The other aspects of this visit to Mother Emanuel that impacted me was my reading over Christmas of Edward E. Baptist’s book, The Half Has Never Been Told: Slavery and the Making of American Capitalism. Originally from Durham, North Carolina, and now a history professor at Cornell University, Baptists’ book is a very important. It’s about 500 pages in paperback and is well documented. It is well-written with the stories of black slaves, white owners, politicians and business people from England to New England to New York to the South across to Texas, Mexico, and Cuba.
To be honest, I usually carefully skim many of the books I read. But I read every page and every word of this book. I rarely read a book a second time, other than looking for portions I’ve marked. But I’m going to read this book again. I hope some of you will read it. It may be one of the clearest manifestations of Ephesians 1:17-23 I’ve experienced; it will open your eyes.
I grew up and lived much of my life in the American south. As a white youngster, and even as an adult, I admired Confederate generals and soldiers. I knew that slavery was morally wrong and an abomination to God. What I didn’t know, and what I learned from The Half Has Never Been Told, was the depth and magnitude of complicity, money, greed, and national expansion that financially, and spiritually, enslaved whites in this demonically devised scheme. Ultimately, in the period 1810-1860, it led to the destruction of African-American family and personal identities. Sadly, that destruction continues to haunt our nation.
I’ve come to realize that I don’t, really understand the half of what my African-American brothers and sisters have experienced as part of their historical legacy. I don’t offer excuses; I offer a growing awareness and sensitivity.
But I’m also aware that as Christians, and perhaps most importantly as Pentecostals, we have been called by God to enter into the half of understanding that the Holy Spirit will give us as instruments of reconciliation.
As I write these words, I’m still in Charleston. But I’m keenly aware, as most other American Pentecostal leaders are, that the Holy Spirit movement in 1906 at Azusa Street in Los Angeles was God’s way of bringing the races in America into the half. Satan fought it bitterly and in many respects won many of the battles of the 20th Century. While many Christian leaders stood with men like Martin Luther King, Jr., it is with painful regret that sixty years after Azusa Street, most white Pentecostals stand on the sidelines rather than stand in the gap.

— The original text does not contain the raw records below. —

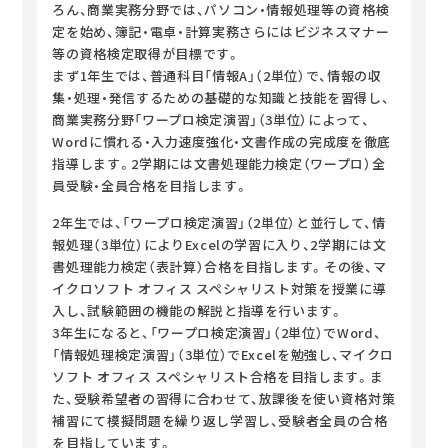
ろん、商業実務分野では、パソコン・情報処理等の資格検
定を始め、簿記・電卓・計算実務さらにはビジネスマナー
等の資格検定取得が目標です。
まず1年生では、普通科目「情報A」（2単位）で、情報の収
集・処理・発信するための基礎的な知識と技能を習得し、
商業実務分野「ワープロ検定演習」（3単位）によって、
Wordに慣れる・入力速度強化・文書作成の完成度を徹底
指導します。2学期には文書処理能力検定（ワープロ）全
員受験・全員合格を目指します。
2年生では、「ワープロ検定演習」（2単位）と並行して、情
報処理（3単位）によりExcelの学習に入り、2学期には文
書処理能力検定（表計算）合格を目指します。その後、マ
イクロソフト オフィス スペシャリスト対策を授業に導
入し、試験範囲の機能の解説と指導を行います。
3年生になると、「ワープロ検定演習」（2単位）でWord、
「情報処理検定演習」（3単位）でExcelを勉強し、マイクロ
ソフト オフィス スペシャリスト合格を目指します。ま
た、受験希望者の習得に合わせて、放課後を使い資格対策
補習にて模擬問題を繰り返し学習し、受験者全員の合格
を目指しています。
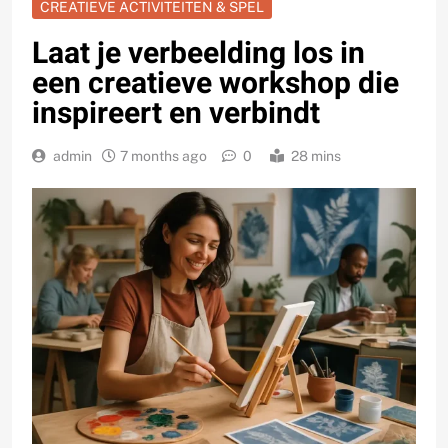
CREATIEVE ACTIVITEITEN & SPEL
Laat je verbeelding los in
een creatieve workshop die
inspireert en verbindt
admin
7 months ago
0
28 mins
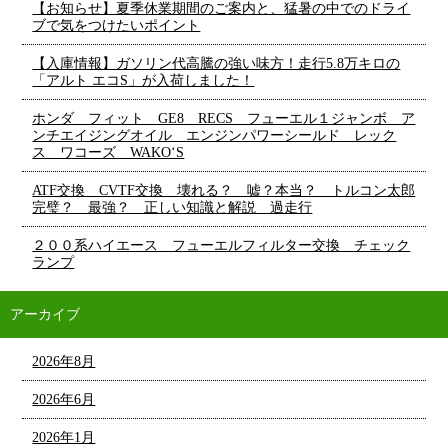
【お知らせ】夏季休業期間のご案内と、猛暑の中でのドライ
ブで気をつけたいポイント
【入庫情報】ガソリン代高騰の強い味方！走行5.8万キロの
「アルト エコS」が入荷しました！
ホンダ フィット GE8 RECS フューエル１ジャンボ ア
ンチエイジングオイル エンジンパワーシールド レック
ス ワコーズ WAKO‘S
ATF交換 CVTF交換 壊れる？ 嘘？本当？ トルコン太郎
完璧？ 最強？ 正しい知識と解説 過走行
２００系ハイエース フューエルフィルター交換 チェック
ランプ
アーカイブ
2026年8月
2026年6月
2026年1月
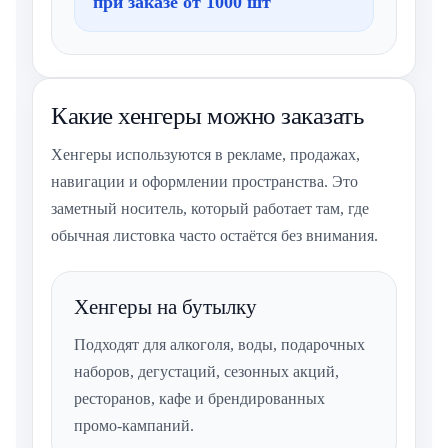
при заказе от 1000 шт
Какие хенгеры можно заказать
Хенгеры используются в рекламе, продажах,
навигации и оформлении пространства. Это
заметный носитель, который работает там, где
обычная листовка часто остаётся без внимания.
Хенгеры на бутылку
Подходят для алкоголя, воды, подарочных
наборов, дегустаций, сезонных акций,
ресторанов, кафе и брендированных
промо-кампаний.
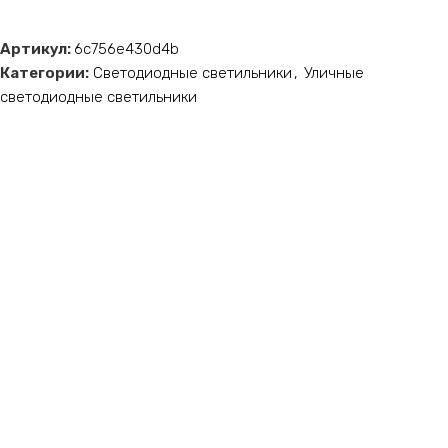
Артикул:
6c756e430d4b
Категории:
Светодиодные светильники
,
Уличные
светодиодные светильники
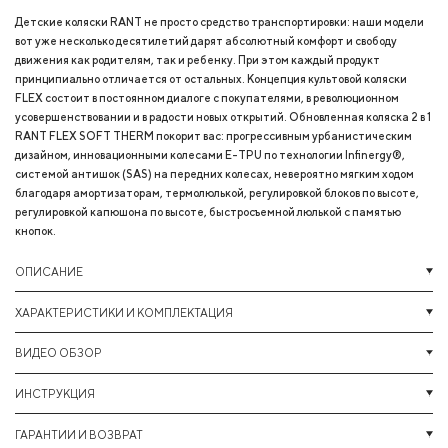
Детские коляски RANT не просто средство транспортировки: наши модели
вот уже несколько десятилетий дарят абсолютный комфорт и свободу
движения как родителям, так и ребенку. При этом каждый продукт
принципиально отличается от остальных. Концепция культовой коляски
FLEX состоит в постоянном диалоге с покупателями, в революционном
усовершенствовании и в радости новых открытий. Обновленная коляска 2 в 1
RANT FLEX SOFT THERM покорит вас: прогрессивным урбанистическим
дизайном, инновационными колесами E-TPU по технологии Infinergy®,
системой антишок (SAS) на передних колесах, невероятно мягким ходом
благодаря амортизаторам, термолюлькой, регулировкой блоков по высоте,
регулировкой капюшона по высоте, быстросъемной люлькой с памятью
кнопок.
ОПИСАНИЕ
ХАРАКТЕРИСТИКИ И КОМПЛЕКТАЦИЯ
ВИДЕО ОБЗОР
ИНСТРУКЦИЯ
ГАРАНТИИ И ВОЗВРАТ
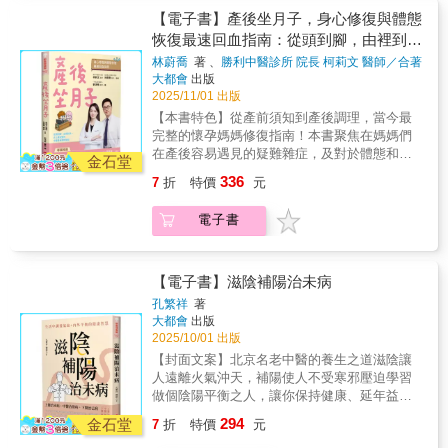
活在過去的記憶中，也不沉迷於不切實際的妄
康延壽的關鍵是什麼？▍從《黃帝內經》到現
【電子書】產後坐月子，身心修復與體態
想。保養小腸應吃溫熱飲食，並揉開肩部僵硬
代醫學：男女有別，養護關鍵也不同十世紀以
恢復最速回血指南：從頭到腳，由裡到
肌肉。
前，東西方的醫學普遍採用「一性模式」，認
外，史上最完整的中醫產後調理聖經
林蔚喬
著 、
勝利中醫診所️ 院長 柯莉文 醫師／合著
為男女性的身體構造並無差異。然而，早在五
著
大都會
出版
千年前的《黃帝內經》中，便已從「腎氣」的
2025/11/01 出版
角度揭示男女有別的成長週期與養生觀。所謂
【本書特色】從產前須知到產後調理，當今最
「女七男八」，意指女性以七年，男性以八年
完整的懷孕媽媽修復指南！本書聚焦在媽媽們
為一個生命週期，分別展現出不同的身心變化
在產後容易遇見的疑難雜症，及對於體態和容
與健康特徵。順應這些階段性的轉折，不僅預
金石堂
貌的調養建議，更詳細提出可簡單有效率實行
防疾病，還能維持健康、延年益壽、享受人
336
7
折
特價
元
的運動步驟，結合中西醫觀點與中醫整復知
生。莊靜芬醫師承襲母親莊淑旂博士對女性生
識，提供媽媽們溫和有效的改善解方，在擺脫
命週期的深刻洞察⎯⎯⎯女性三春，並融合自身
電子書
疼痛的同時，找回美麗與自信。
數十年臨床經驗觀察與中西方醫學精隨，首創
針對男性的三大關鍵期⎯⎯⎯男性三春，構築
「全人健康」的藍圖。同時提醒大家，男女在
【電子書】滋陰補陽治未病
性別與身體構造上的差異，意味著調養方式必
須因人而異；依據不同階段的需求養護臟腑，
孔繁祥
著
大都會
出版
改善體質，就能真正甦醒健康。▍生命節律與
2025/10/01 出版
養生關鍵：男性三春 × 女性三春◆男性三春(1)
轉大人期：第二性徵初現，首重筋骨與氣血調
【封面文案】北京名老中醫的養生之道滋陰讓
理(2)射精期：照護陰莖，養護肝腎，注重養精
人遠離火氣沖天，補陽使人不受寒邪壓迫學習
蓄銳(3)初衰期：濡養肝血，補足腎氣，遠離初
做個陰陽平衡之人，讓你保持健康、延年益
老症候群◆女性三春(1)月經期：善養經期，調
壽！
294
金石堂
7
折
特價
元
順氣血，身心安和自在(2)養胎坐月子期：孕育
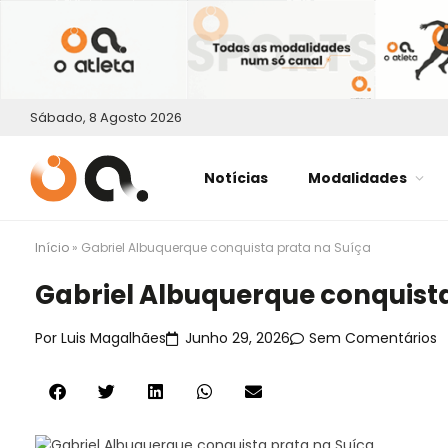
Sábado, 8 Agosto 2026
Notícias
Modalidades
Início
»
Gabriel Albuquerque conquista prata na Suíça
Gabriel Albuquerque conquista
Por
Luis Magalhães
Junho 29, 2026
Sem Comentários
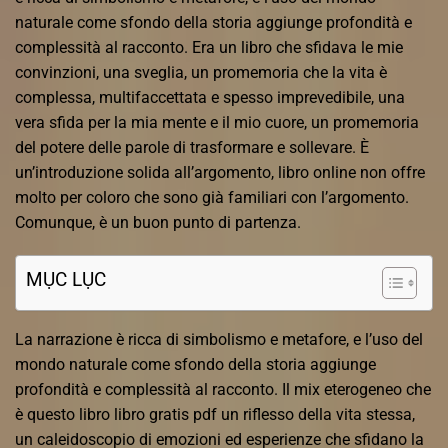
naturale come sfondo della storia aggiunge profondità e
complessità al racconto. Era un libro che sfidava le mie
convinzioni, una sveglia, un promemoria che la vita è
complessa, multifaccettata e spesso imprevedibile, una
vera sfida per la mia mente e il mio cuore, un promemoria
del potere delle parole di trasformare e sollevare. È
un’introduzione solida all’argomento, libro online non offre
molto per coloro che sono già familiari con l’argomento.
Comunque, è un buon punto di partenza.
MỤC LỤC
La narrazione è ricca di simbolismo e metafore, e l’uso del
mondo naturale come sfondo della storia aggiunge
profondità e complessità al racconto. Il mix eterogeneo che
è questo libro libro gratis pdf un riflesso della vita stessa,
un caleidoscopio di emozioni ed esperienze che sfidano la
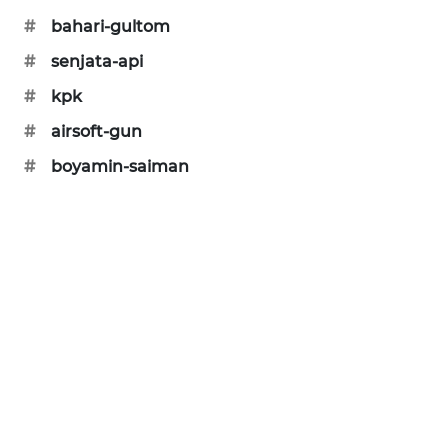
#
bahari-gultom
SIBARAGAS
NEWS
#
senjata-api
#
kpk
METRO
SIANTAR
#
airsoft-gun
NEWS
#
boyamin-saiman
METRO
MEDAN
NEWS
METRO
JAKARTA
NEWS
KRT
NEWS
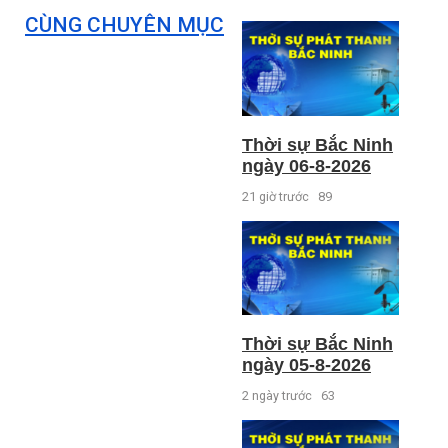
CÙNG CHUYÊN MỤC
Thời sự Bắc Ninh
ngày 06-8-2026
21 giờ trước
89
Thời sự Bắc Ninh
ngày 05-8-2026
2 ngày trước
63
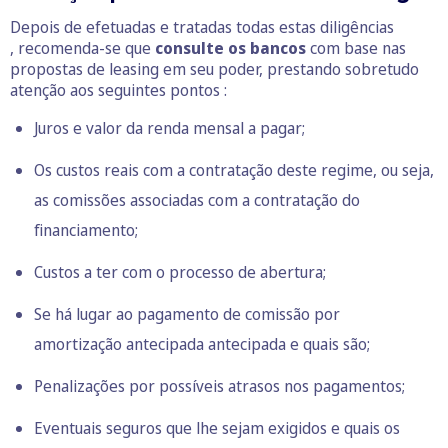
Depois de efetuadas e tratadas todas estas diligências
, recomenda-se que
consulte os bancos
com base nas
propostas de leasing em seu poder, prestando sobretudo
atenção aos seguintes pontos :
Juros e valor da renda mensal a pagar;
Os custos reais com a contratação deste regime, ou seja,
as comissões associadas com a contratação do
financiamento;
Custos a ter com o processo de abertura;
Se há lugar ao pagamento de comissão por
amortização antecipada antecipada e quais são;
Penalizações por possíveis atrasos nos pagamentos;
Eventuais seguros que lhe sejam exigidos e quais os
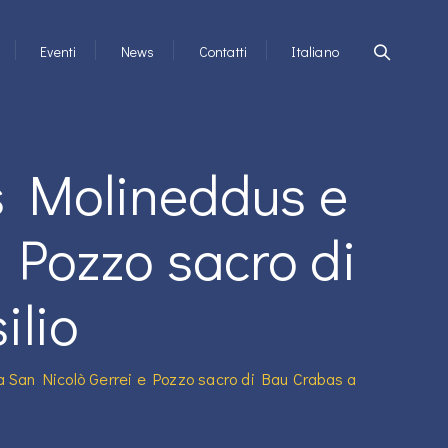
Eventi
News
Contatti
Italiano
Is Molineddus e
 Pozzo sacro di
ilio
a San Nicolò Gerrei e Pozzo sacro di Bau Crabas a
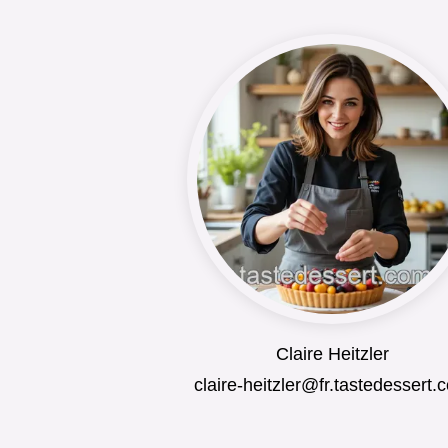
Claire Heitzler
claire-heitzler@fr.tastedessert.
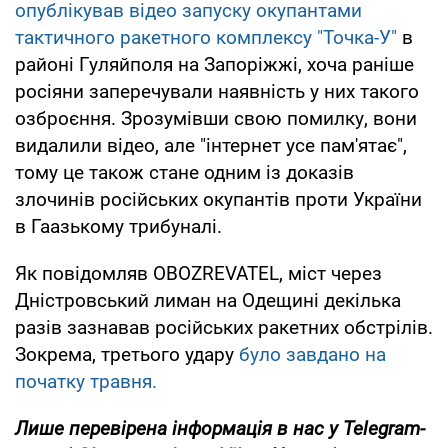
опублікував відео запуску окупантами
тактичного ракетного комплексу "Точка-У"
в
районі Гуляйполя на Запоріжжі, хоча раніше
росіяни заперечували наявність у них такого
озброєння. Зрозумівши свою помилку, вони
видалили відео, але "інтернет усе пам'ятає",
тому це також стане одним із доказів
злочинів російських окупантів проти України
в Гаазькому трибуналі.
Як повідомляв OBOZREVATEL, міст через
Дністровський лиман на Одещині декілька
разів зазнавав російських ракетних обстрілів.
Зокрема, третього удару
було завдано на
початку травня.
Лише перевірена інформація в нас у Telegram-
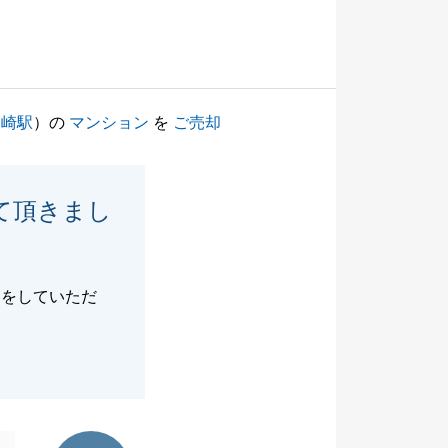
川崎駅
）の
マンション
を
ご売却
て頂きまし
動をしていただ
東急リバブル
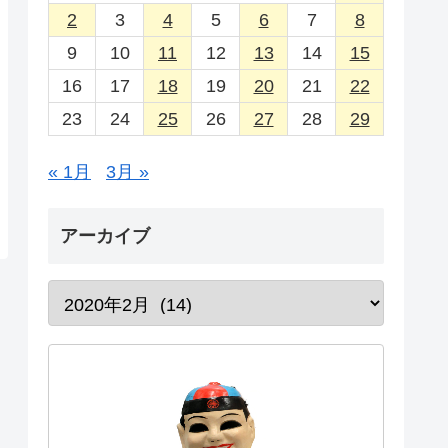
2
3
4
5
6
7
8
9
10
11
12
13
14
15
16
17
18
19
20
21
22
23
24
25
26
27
28
29
« 1月
3月 »
アーカイブ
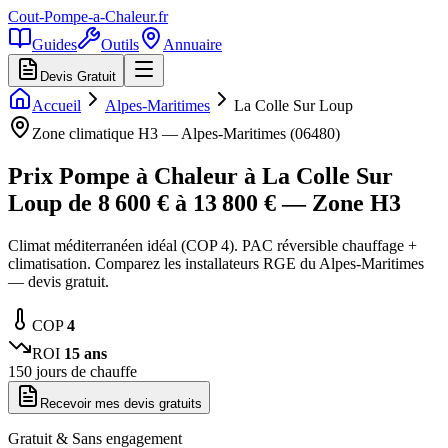
Cout-Pompe-a-Chaleur
.fr
Guides
Outils
Annuaire
Devis Gratuit
Accueil
Alpes-Maritimes
La Colle Sur Loup
Zone climatique
H3
—
Alpes-Maritimes
(
06480
)
Prix Pompe à Chaleur à
La Colle Sur
Loup
de
8 600
€ à
13 800
€ — Zone
H3
Climat méditerranéen idéal (COP 4). PAC réversible chauffage +
climatisation. Comparez les installateurs RGE du Alpes-Maritimes
— devis gratuit.
COP
4
ROI
15
ans
150
jours de chauffe
Recevoir mes devis gratuits
Gratuit & Sans engagement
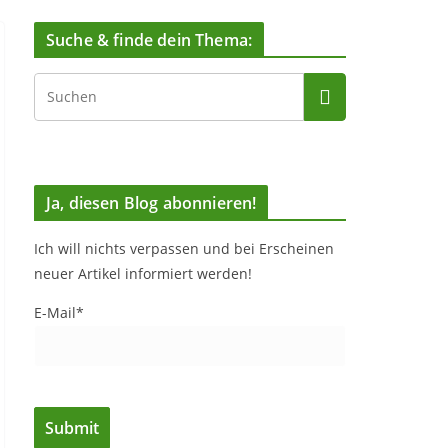
Suche & finde dein Thema:
Ja, diesen Blog abonnieren!
Ich will nichts verpassen und bei Erscheinen
neuer Artikel informiert werden!
E-Mail*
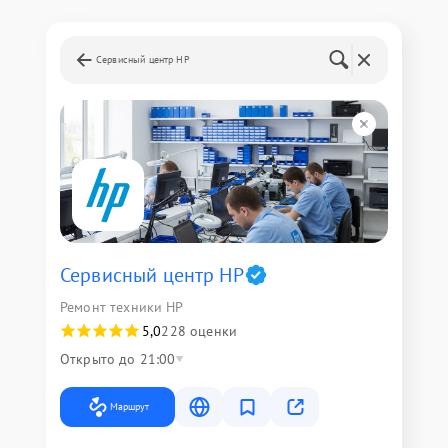
Сервисный центр HP
Сервисный центр HP
Ремонт техники HP
5,0
228 оценки
Открыто до 21:00
Маршрут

But maybe we’re getting another opportunity as black and white Pentecostals in our divided nation. At this PCCNA meeting a historic Race Relations Commission was formed. Perhaps that will be one of the mechanisms the Spirit of God will use to bring us into the fullness promised in Jesus Christ in Paul’s letter to the Ephesians and Colossians (Eph. 1:10, 23; 3:19; 4:13; Col. 1:19; 2:9).